Source passage

My mother, Maria/Mary, was born in 1931 in Sulmona, Italy during the Great Depression to parents of very modest means. Actually, her life was not much different from that of her parents or even her grandparents. The house had no running water or electricity and the only heat source was a single fireplace where the family did all their cooking. Women hand washed clothes in a nearby stream. All the water from the local outdoor tap was carried in the conca on the heads of women and girls, the same way it had been done for centuries. Of course, there was no telephone. Hers was a family of poor farmers; they had no animals or machinery to do the work. It was all done by hand.
When Maria was only two-years-old she lost her mother. Her father was away for years in the Italian army in the Spanish Civil War. Then in the Second World War, he was a prisoner of war. One time, my mother and I sat down and figured out that her father had lived with her about six years of her life. Fortunately, her grandmother, “Mammuch" Agata Valeri, would become her surrogate mother and the biggest influence on her life.
My mother worked in the fields from a young age. During the very hard years of WWII, she often toiled shoeless in irrigation water fed by snowmelt! The arriving German Army requisitioned her family’s house. The good news was that the Nazis needed electricity so they installed it. The bad news was they needed food so they took it. With the schools closed because of the conflict, mom was only able to achieve a 4th grade education. When the war finally ended, she went back to school but found herself an embarrassed 14-year-old sitting in a 5th grade classroom. She stopped attending.
My father, Salvatore, grew up a short distance from Mom and their families knew each other. They got engaged when she was 17, before he left to work in Canton, OH. This goodbye was in addition to others she would say to her father, stepmother and two sisters, all who left for better opportunities in Australia. She waited for our dad to return from the U.S. She stood by him, never faltering in her love, even after he was seriously injured by a drunk driver and took many months to recover in the U.S. and Italy.

Record extracts

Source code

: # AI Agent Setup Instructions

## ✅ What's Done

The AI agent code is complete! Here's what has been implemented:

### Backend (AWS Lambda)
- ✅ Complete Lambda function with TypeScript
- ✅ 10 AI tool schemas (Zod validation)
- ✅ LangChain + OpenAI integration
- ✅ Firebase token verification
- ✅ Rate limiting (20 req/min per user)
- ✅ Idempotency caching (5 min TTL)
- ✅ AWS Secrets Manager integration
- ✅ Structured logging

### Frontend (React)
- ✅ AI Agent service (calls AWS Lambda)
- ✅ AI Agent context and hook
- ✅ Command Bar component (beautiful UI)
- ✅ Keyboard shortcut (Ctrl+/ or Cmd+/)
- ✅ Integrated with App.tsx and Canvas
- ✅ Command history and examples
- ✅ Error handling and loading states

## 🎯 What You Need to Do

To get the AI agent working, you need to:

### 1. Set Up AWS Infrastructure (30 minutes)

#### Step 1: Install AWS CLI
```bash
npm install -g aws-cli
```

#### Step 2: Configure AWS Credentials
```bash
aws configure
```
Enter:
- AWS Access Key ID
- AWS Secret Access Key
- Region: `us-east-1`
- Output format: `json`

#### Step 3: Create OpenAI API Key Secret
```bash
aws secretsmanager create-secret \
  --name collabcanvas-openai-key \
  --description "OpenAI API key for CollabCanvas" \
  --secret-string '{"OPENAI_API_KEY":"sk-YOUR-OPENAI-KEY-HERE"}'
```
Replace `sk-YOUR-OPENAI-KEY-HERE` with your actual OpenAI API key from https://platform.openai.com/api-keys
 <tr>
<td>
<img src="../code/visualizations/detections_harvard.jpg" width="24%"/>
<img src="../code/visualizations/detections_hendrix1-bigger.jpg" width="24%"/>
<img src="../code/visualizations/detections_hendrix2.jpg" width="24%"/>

Parts of the exercise
1. Answer these questions from the account of the mother's life, writing each answer on its own line and marking it with the same letter:
(a) In what year and in which town was the mother born?
(b) Who became the mother's surrogate mother?
(c) What level of schooling was the mother able to complete while the schools were closed during the war?
2. Reproduce the account of the mother's life from "My father, Salvatore, grew" to "U.S. and Italy.", replacing "Canton" with "Akron".
3. Carry on the account of the mother's life, beginning after its final sentence.

Written responses
1.
(a) She was born in 1931 in Sulmona, Italy.
(b) Her grandmother, "Mammuch" Agata Valeri, became her surrogate mother.
(c) She completed a 4th grade education.

2.
My father, Salvatore, grew up a short distance from Mom and their families knew each other. They got engaged when she was 17, before he left to work in Akron, OH. This goodbye was in addition to others she would say to her father, stepmother and two sisters, all who left for better opportunities in Australia. She waited for our dad to return from the U.S. She stood by him, never faltering in her love, even after he was seriously injured by a drunk driver and took many months to recover in the U.S. and Italy.

3.
After my parents were married in 1953, they immigrated to the Boston area to join my father’s sister, Aunt Toni. The newlyweds knew no English. Mom worked factory jobs in Boston. Eventually, my parents returned to Italy to see if circumstances had improved enough to allow them to remain. Mom told me that when she saw a neighbor wearing a highly-patched dress, she didn't want to end up in the same boat. She told Dad she was going back to America with or without him, and he went along!
After less than a year, they moved to Ohio to try their luck in Youngstown, where our beloved Aunt Tanny would help them get established. Mom was a homemaker, a caterer and an employee at St. Elizabeth’s Hospital, first in housekeeping and then in the sewing room. We lived in a very small two-bedroom “shot gun” style home with one bath about seven doors up from several major steel mills. It was a very humble home, indeed, but a place made forever special to all of us by the many great people who passed through there.
Years later, Mom worked alongside our father to build their dream home in Girard. I vividly recall her shoveling gravel at the construction site on Navajo Drive. She was that strong. The contractor couldn't believe all the work my mother was doing. He told Dad that Mom was like having another man working on the job! Hard work was always part of her life.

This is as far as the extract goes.